◆ WHAT TO WORK ON ◆
An image-free, exact copy of the records below is required.

◆ MATERIAL PROVIDED ◆
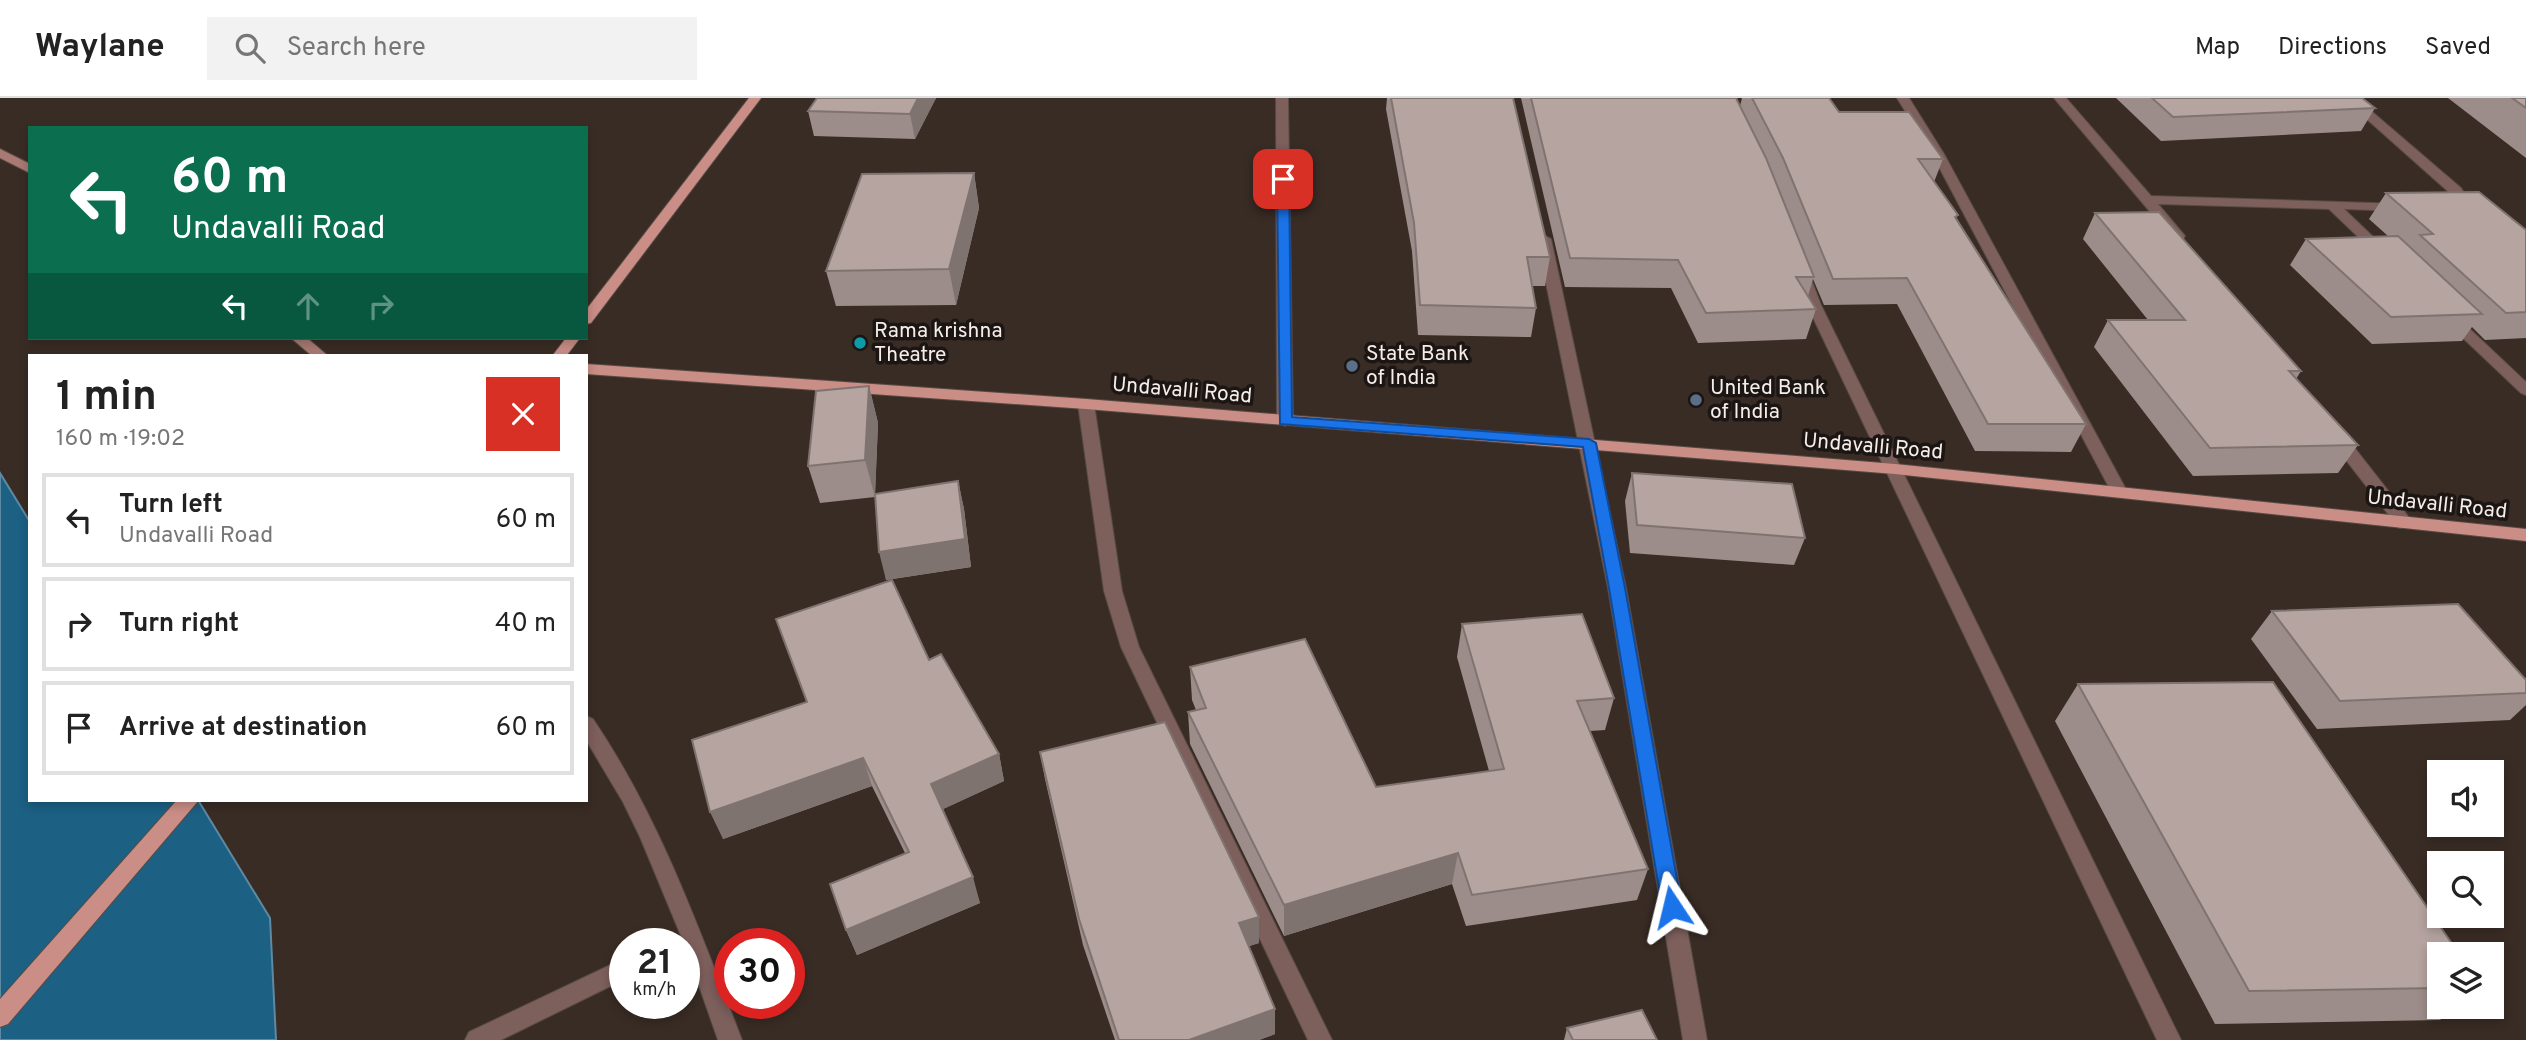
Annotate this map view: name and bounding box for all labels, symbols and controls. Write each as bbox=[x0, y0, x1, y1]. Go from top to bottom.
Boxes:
search box bbox=[207, 17, 697, 80]
text: Waylane bbox=[35, 27, 165, 69]
icon: search bbox=[231, 29, 269, 67]
text: Search here bbox=[287, 32, 426, 65]
text: Map bbox=[2195, 33, 2240, 63]
text: Directions bbox=[2278, 33, 2387, 63]
text: Saved bbox=[2425, 33, 2491, 63]
text: 60 m bbox=[171, 149, 289, 211]
pin bbox=[1253, 149, 1313, 209]
icon: left bbox=[56, 154, 147, 245]
icon: arrive bbox=[1264, 160, 1302, 198]
text: Undavalli Road bbox=[171, 210, 385, 250]
icon: left bbox=[216, 287, 254, 325]
icon: ahead bbox=[289, 287, 327, 325]
icon: right bbox=[362, 287, 400, 325]
place label: Rama krishna Theatre bbox=[874, 318, 1003, 369]
marker: Rama krishna Theatre bbox=[852, 335, 868, 351]
place label: State Bank of India bbox=[1366, 341, 1469, 392]
marker: State Bank of India bbox=[1344, 358, 1360, 374]
street label: Undavalli Road bbox=[1111, 371, 1253, 411]
text: 1 min bbox=[56, 372, 157, 425]
place label: United Bank of India bbox=[1710, 375, 1826, 426]
button: close bbox=[486, 377, 560, 451]
marker: United Bank of India bbox=[1688, 392, 1704, 408]
text: 160 m · 19:02 bbox=[56, 425, 185, 454]
street label: Undavalli Road bbox=[1802, 427, 1944, 467]
street label: Undavalli Road bbox=[2366, 484, 2508, 526]
text: Turn left bbox=[119, 489, 223, 522]
icon: left bbox=[60, 501, 98, 539]
text: 60 m bbox=[496, 504, 556, 537]
text: Undavalli Road bbox=[119, 522, 273, 551]
icon: right bbox=[60, 605, 98, 643]
text: Turn right bbox=[119, 608, 239, 641]
text: 40 m bbox=[495, 608, 556, 641]
icon: arrive bbox=[60, 709, 98, 747]
text: Arrive at destination bbox=[119, 712, 367, 745]
text: 60 m bbox=[496, 712, 556, 745]
map controls bbox=[2427, 760, 2504, 1019]
button: sound bbox=[2427, 760, 2504, 837]
button: search bbox=[2427, 851, 2504, 928]
position arrow bbox=[1635, 870, 1709, 944]
speed limit sign: 30 bbox=[714, 928, 805, 1019]
text: 21 bbox=[637, 942, 672, 986]
button: layers bbox=[2427, 942, 2504, 1019]
text: km/h bbox=[633, 979, 676, 1002]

◆ WORKED SOLUTION ◆
Annotate this map view: name and bounding box for all labels, symbols and controls. Write each as bbox=[x0, y0, x1, y1]. Go from top to bottom.
Boxes:
search box bbox=[207, 17, 697, 80]
text: Waylane bbox=[35, 27, 165, 69]
icon: search bbox=[231, 29, 269, 67]
text: Search here bbox=[287, 32, 426, 65]
text: Map bbox=[2195, 33, 2240, 63]
text: Directions bbox=[2278, 33, 2387, 63]
text: Saved bbox=[2425, 33, 2491, 63]
text: 60 m bbox=[171, 149, 289, 211]
pin bbox=[1253, 149, 1313, 209]
icon: left bbox=[56, 154, 147, 245]
icon: arrive bbox=[1264, 160, 1302, 198]
text: Undavalli Road bbox=[171, 210, 385, 250]
icon: left bbox=[216, 287, 254, 325]
icon: ahead bbox=[289, 287, 327, 325]
icon: right bbox=[362, 287, 400, 325]
place label: Rama krishna Theatre bbox=[874, 318, 1003, 369]
marker: Rama krishna Theatre bbox=[852, 335, 868, 351]
place label: State Bank of India bbox=[1366, 341, 1469, 392]
marker: State Bank of India bbox=[1344, 358, 1360, 374]
street label: Undavalli Road bbox=[1111, 371, 1253, 411]
text: 1 min bbox=[56, 372, 157, 425]
place label: United Bank of India bbox=[1710, 375, 1826, 426]
button: close bbox=[486, 377, 560, 451]
marker: United Bank of India bbox=[1688, 392, 1704, 408]
text: 160 m · 19:02 bbox=[56, 425, 185, 454]
street label: Undavalli Road bbox=[1802, 427, 1944, 467]
street label: Undavalli Road bbox=[2366, 484, 2508, 526]
text: Turn left bbox=[119, 489, 223, 522]
icon: left bbox=[60, 501, 98, 539]
text: 60 m bbox=[496, 504, 556, 537]
text: Undavalli Road bbox=[119, 522, 273, 551]
icon: right bbox=[60, 605, 98, 643]
text: Turn right bbox=[119, 608, 239, 641]
text: 40 m bbox=[495, 608, 556, 641]
icon: arrive bbox=[60, 709, 98, 747]
text: Arrive at destination bbox=[119, 712, 367, 745]
text: 60 m bbox=[496, 712, 556, 745]
map controls bbox=[2427, 760, 2504, 1019]
button: sound bbox=[2427, 760, 2504, 837]
button: search bbox=[2427, 851, 2504, 928]
position arrow bbox=[1635, 870, 1709, 944]
speed limit sign: 30 bbox=[714, 928, 805, 1019]
text: 21 bbox=[637, 942, 672, 986]
button: layers bbox=[2427, 942, 2504, 1019]
text: km/h bbox=[633, 979, 676, 1002]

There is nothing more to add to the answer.